Task item
Leave out the pictures, and retype the remaining data exactly.

Data supplied

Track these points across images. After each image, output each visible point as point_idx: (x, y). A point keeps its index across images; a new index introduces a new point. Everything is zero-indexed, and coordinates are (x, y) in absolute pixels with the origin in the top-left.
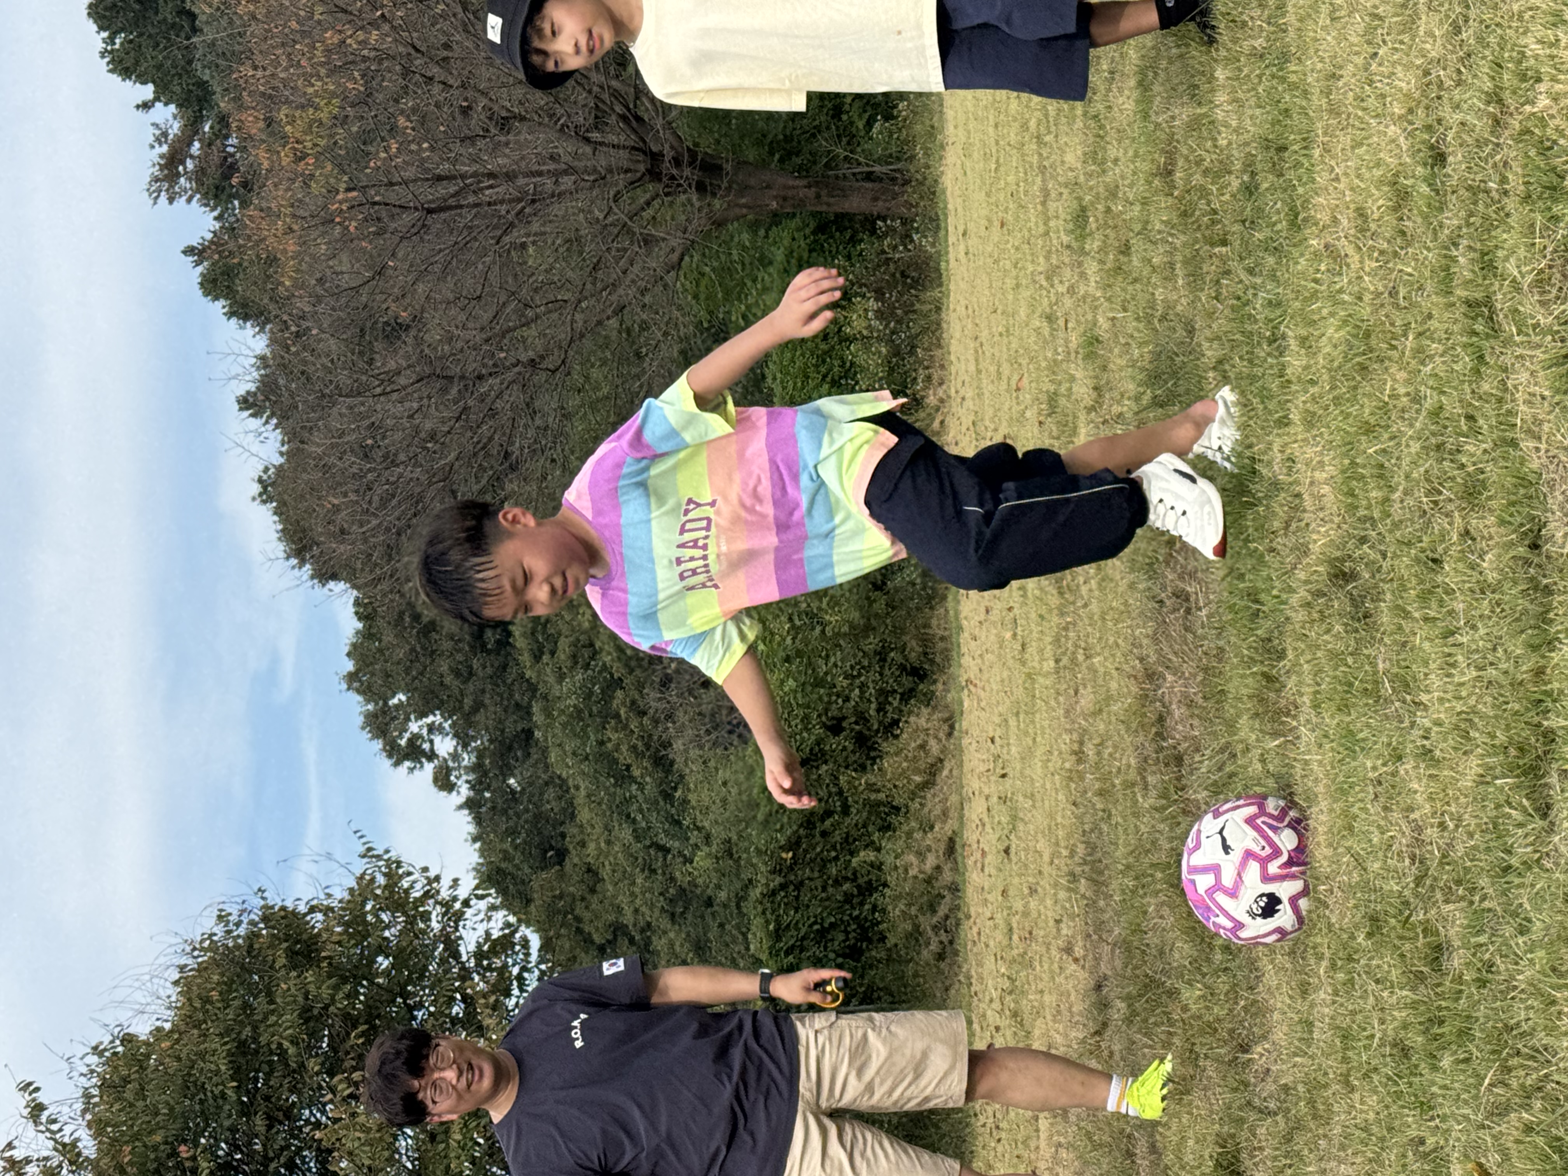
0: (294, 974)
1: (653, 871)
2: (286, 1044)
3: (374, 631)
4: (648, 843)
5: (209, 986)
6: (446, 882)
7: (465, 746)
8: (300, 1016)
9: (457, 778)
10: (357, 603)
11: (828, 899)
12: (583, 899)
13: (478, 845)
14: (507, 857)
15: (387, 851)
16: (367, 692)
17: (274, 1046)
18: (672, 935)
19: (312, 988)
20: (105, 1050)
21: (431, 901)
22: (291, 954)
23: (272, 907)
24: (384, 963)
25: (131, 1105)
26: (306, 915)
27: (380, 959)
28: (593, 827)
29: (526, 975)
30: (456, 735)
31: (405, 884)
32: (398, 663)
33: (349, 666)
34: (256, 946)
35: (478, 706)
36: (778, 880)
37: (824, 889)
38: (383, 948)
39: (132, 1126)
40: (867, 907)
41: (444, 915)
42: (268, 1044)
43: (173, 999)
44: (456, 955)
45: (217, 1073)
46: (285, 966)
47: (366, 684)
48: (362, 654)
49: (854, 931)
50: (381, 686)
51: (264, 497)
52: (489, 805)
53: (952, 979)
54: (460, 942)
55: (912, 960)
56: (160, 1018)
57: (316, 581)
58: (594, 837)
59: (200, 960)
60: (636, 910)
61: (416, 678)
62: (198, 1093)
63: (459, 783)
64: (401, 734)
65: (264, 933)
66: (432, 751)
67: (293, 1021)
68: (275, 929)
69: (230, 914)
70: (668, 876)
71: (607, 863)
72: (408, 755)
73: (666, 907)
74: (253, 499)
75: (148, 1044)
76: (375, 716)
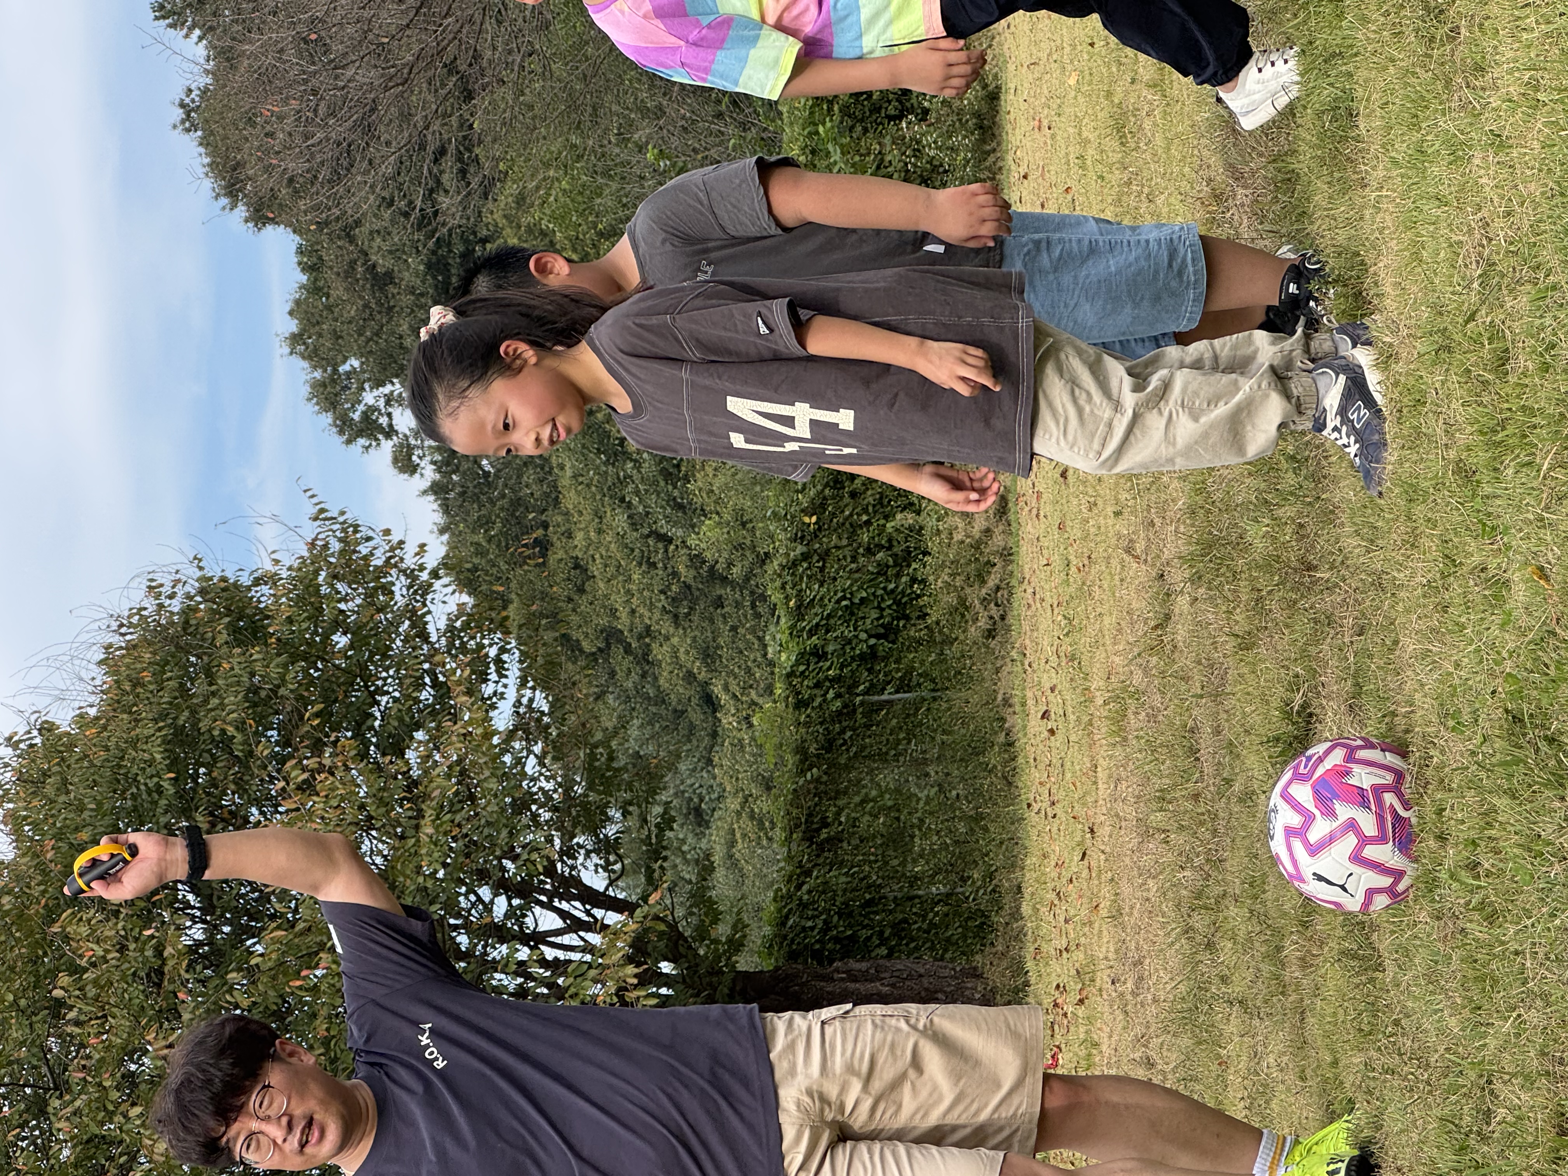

Solution to the exercise
Track these points across images. After each image, output each visible point as point_idx: (x, y). A point keeps its index across images; a new index introduces a new point. Everything is zero-indexed, and coordinates are (x, y) in absolute pixels with the origin in the top-left.
0: (294, 974)
1: (653, 871)
2: (286, 1044)
3: (374, 631)
4: (648, 843)
5: (209, 986)
6: (446, 882)
7: (465, 746)
8: (300, 1016)
9: (457, 778)
10: (357, 603)
11: (828, 899)
12: (583, 899)
13: (478, 845)
14: (507, 857)
15: (387, 851)
16: (367, 692)
17: (274, 1046)
18: (672, 935)
19: (312, 988)
20: (105, 1050)
21: (431, 901)
22: (291, 954)
23: (272, 907)
24: (384, 963)
25: (131, 1105)
26: (306, 915)
27: (380, 959)
28: (593, 827)
29: (526, 975)
30: (456, 735)
31: (405, 884)
32: (398, 663)
33: (349, 666)
34: (256, 946)
35: (478, 706)
36: (778, 880)
37: (824, 889)
38: (383, 948)
39: (132, 1126)
40: (867, 907)
41: (444, 915)
42: (268, 1044)
43: (173, 999)
44: (456, 955)
45: (217, 1073)
46: (285, 966)
47: (366, 684)
48: (362, 654)
49: (854, 931)
50: (381, 686)
51: (264, 497)
52: (489, 805)
53: (952, 979)
54: (460, 942)
55: (912, 960)
56: (160, 1018)
57: (316, 581)
58: (594, 837)
59: (200, 960)
60: (636, 910)
61: (416, 678)
62: (198, 1093)
63: (459, 783)
64: (401, 734)
65: (264, 933)
66: (432, 751)
67: (293, 1021)
68: (275, 929)
69: (230, 914)
70: (668, 876)
71: (607, 863)
72: (408, 755)
73: (666, 907)
74: (253, 499)
75: (148, 1044)
76: (375, 716)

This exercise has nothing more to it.